Me dan miedo esas intrigas
que envenenan el corazón y acaban con la mirada positiva sobre la vida
El
otro día alguien comentaba: “El peor pecado es la ingenuidad”. No lo sé muy
bien. No lo tengo claro. Entiendo por ingenuidad una mirada limpia que no busca
segundas intenciones. Un corazón puro que no piensa mal continuamente. Y a
veces se equivoca, porque no ve debajo de la apariencia, y no descubre
intenciones ocultas en declaraciones sencillas.
Tal
vez peco de ingenuo. Lo entiendo. Puede que por mi ingenuidad me deje
engañar o confundir. Pero mi ingenuidad no es el pecado. Es más bien un
don, una gracia. Veo que el pecado es la consecuencia de mis actos cuando
no percibo el engaño y me dejo llevar. O el pecado de los que no ven la
vida con la misma ingenuidad.
Admiro
a los ingenuos. Lo veo como una gracia. Por eso, pudiendo elegir, elijo
pecar de ingenuo. Entiendo que el cielo de Jesús está lleno de almas ingenuas.
Que no percibieron el peligro. Que han caído y han sido tentadas. Tal vez no
fueron capaces de descifrar intenciones ocultas.
Pero
prefiero un mundo así que un mundo en el que abunden la envidia y la intriga.
Ese sí es el peor de los pecados. Porque divide. Porque separa.
Leo
en Santiago 3,16: “Donde existen envidias y espíritu de contienda, allí
hay desconcierto y toda clase de maldad. En cambio la sabiduría que viene de lo
alto es, en primer lugar, pura, además pacífica, complaciente, dócil, llena de
compasión y buenos frutos, imparcial, sin hipocresía”.

* **RETO A**:
Según el fragmento, ¿qué hay donde existen envidias y espíritu de contienda, conforme a la cita de Santiago 3,16?
* **RETO B**:
Reproduce sin cambios el pasaje del fragmento que comienza en "Me dan miedo" y continúa hasta "en declaraciones sencillas.".
Los registros no intervienen en esta parte.

* **FILAS**:

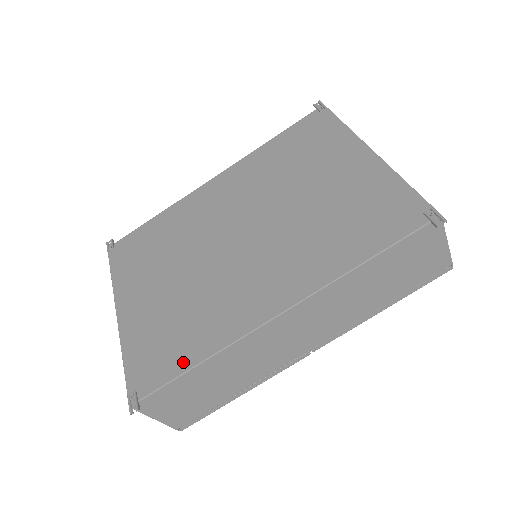
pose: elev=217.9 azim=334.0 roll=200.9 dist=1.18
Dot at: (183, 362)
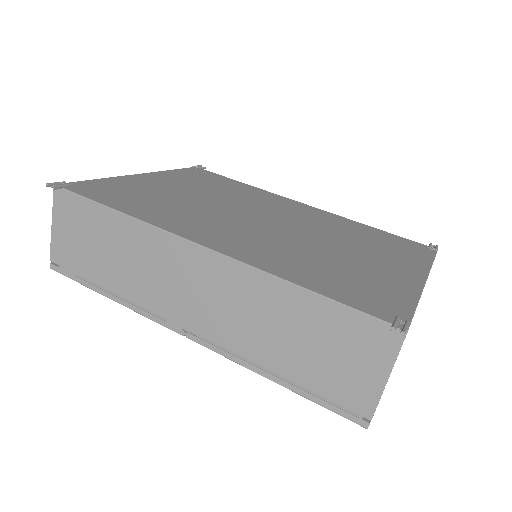
Dot at: (116, 204)
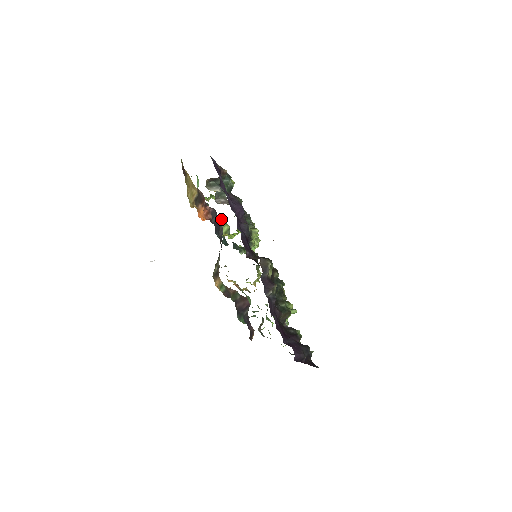
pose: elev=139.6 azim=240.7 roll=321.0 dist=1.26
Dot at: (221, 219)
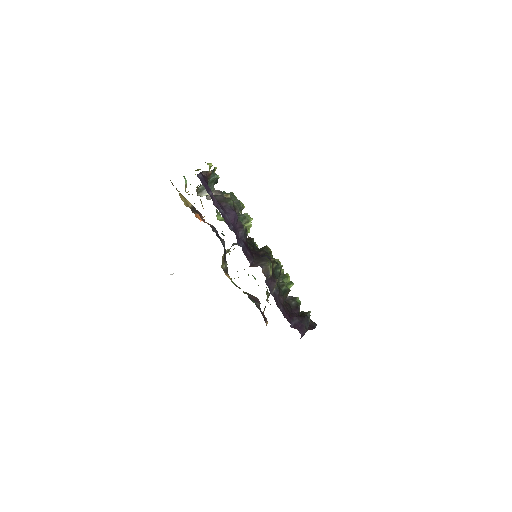
Dot at: occluded
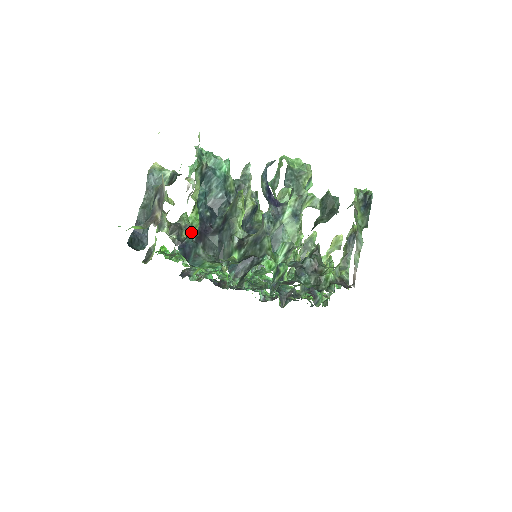
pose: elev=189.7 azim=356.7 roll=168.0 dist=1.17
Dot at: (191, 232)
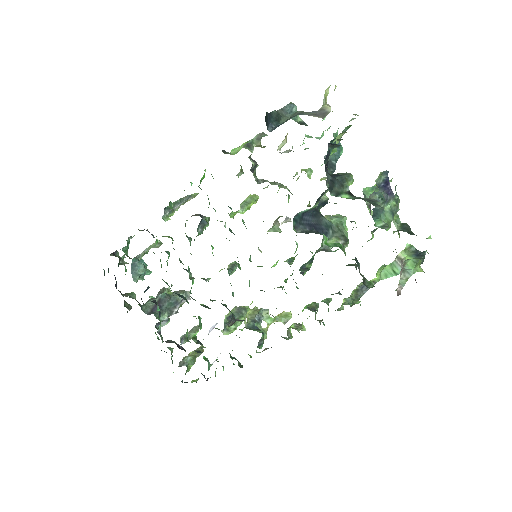
Dot at: (330, 150)
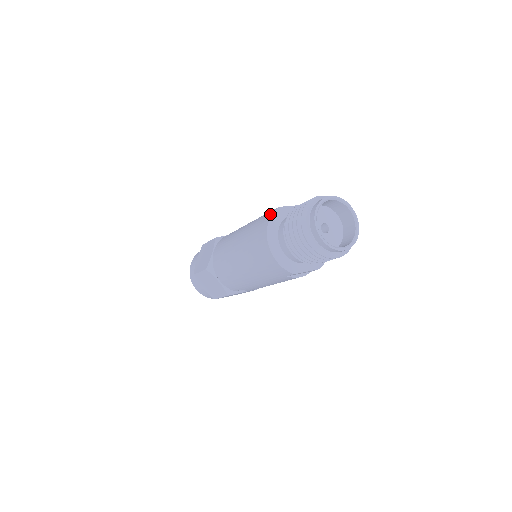
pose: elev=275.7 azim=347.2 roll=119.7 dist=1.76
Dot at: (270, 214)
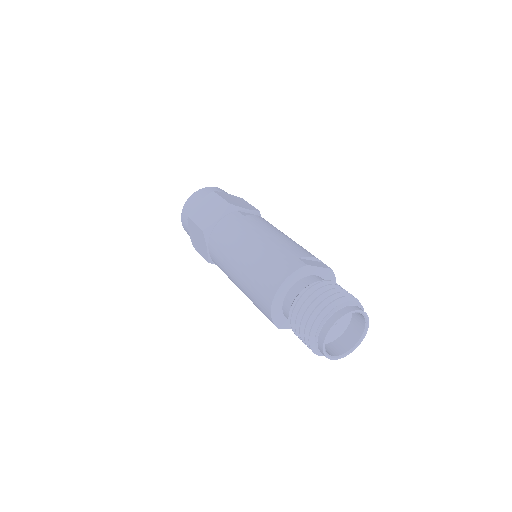
Dot at: (295, 266)
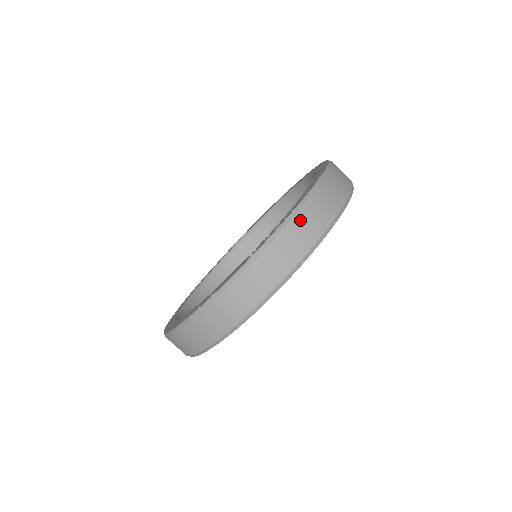
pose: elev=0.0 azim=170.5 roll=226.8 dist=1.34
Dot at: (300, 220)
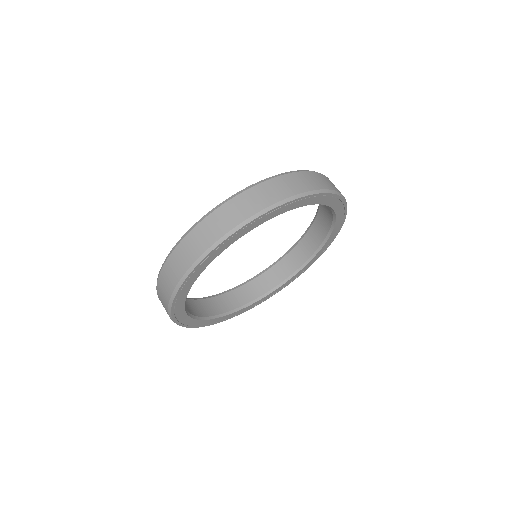
Dot at: (319, 175)
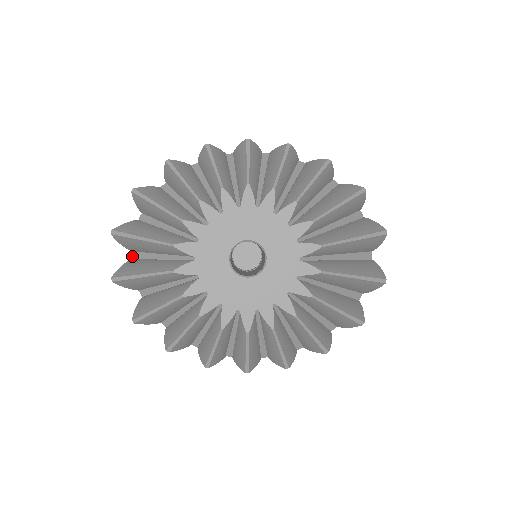
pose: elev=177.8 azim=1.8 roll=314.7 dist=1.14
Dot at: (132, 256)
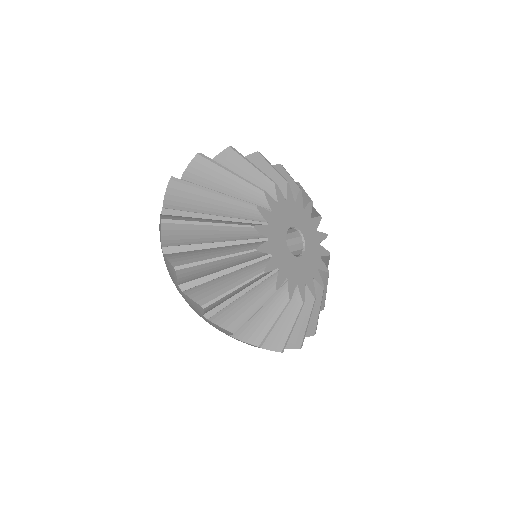
Dot at: (163, 212)
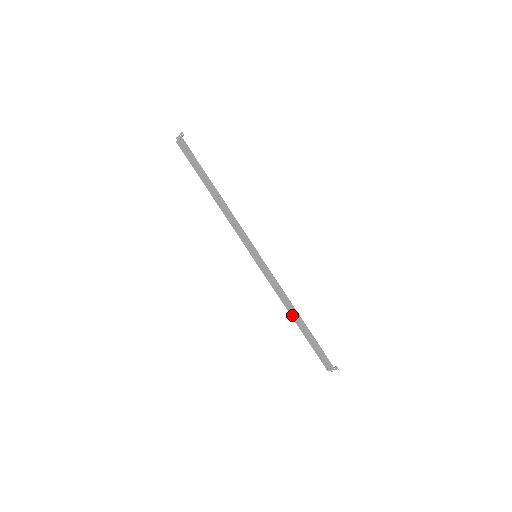
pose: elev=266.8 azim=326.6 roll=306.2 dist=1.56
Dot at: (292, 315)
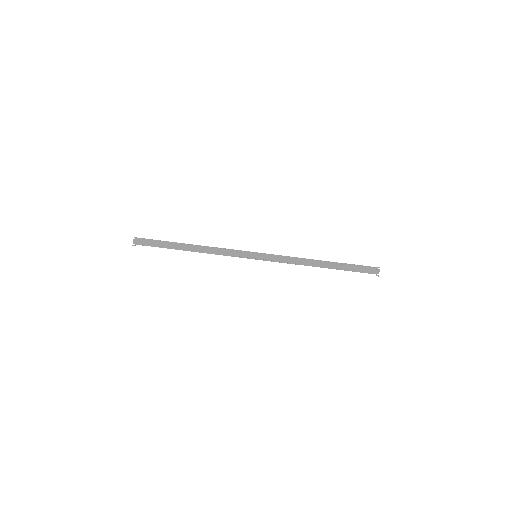
Dot at: (317, 265)
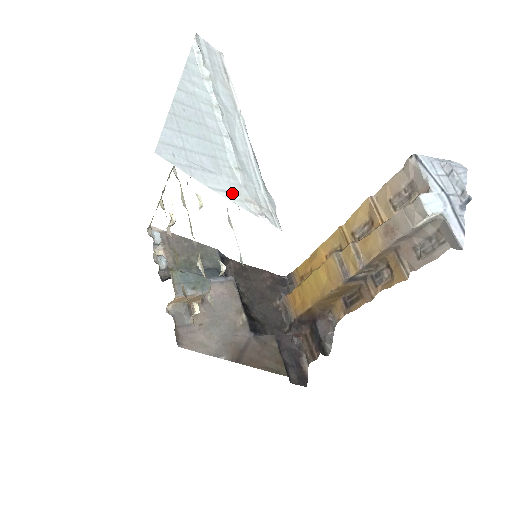
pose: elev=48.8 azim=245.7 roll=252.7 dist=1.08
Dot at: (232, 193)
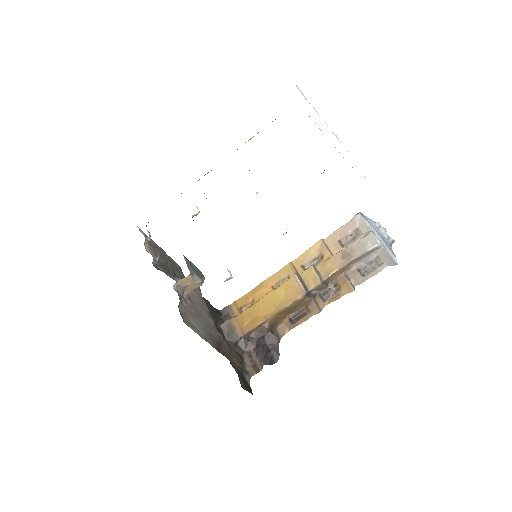
Dot at: occluded
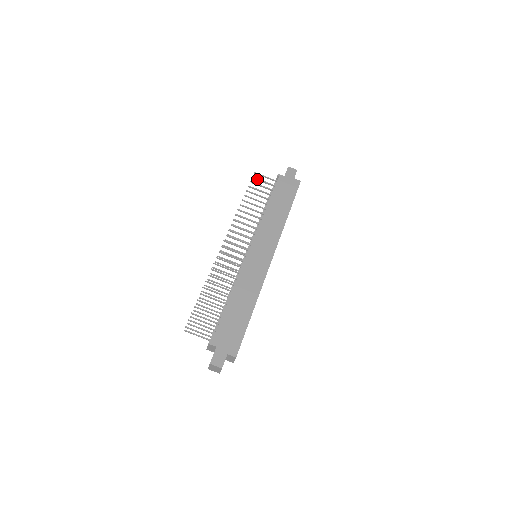
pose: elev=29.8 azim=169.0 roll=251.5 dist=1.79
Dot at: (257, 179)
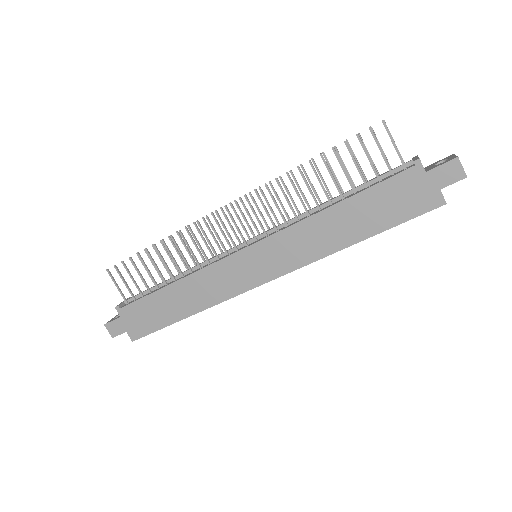
Dot at: (374, 138)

* **RESPUESTA CORRECTA A**:
Desconcierto y toda clase de maldad.

* **RESPUESTA CORRECTA B**:
Me dan miedo esas intrigas
que envenenan el corazón y acaban con la mirada positiva sobre la vida
El
otro día alguien comentaba: “El peor pecado es la ingenuidad”. No lo sé muy
bien. No lo tengo claro. Entiendo por ingenuidad una mirada limpia que no busca
segundas intenciones. Un corazón puro que no piensa mal continuamente. Y a
veces se equivoca, porque no ve debajo de la apariencia, y no descubre
intenciones ocultas en declaraciones sencillas.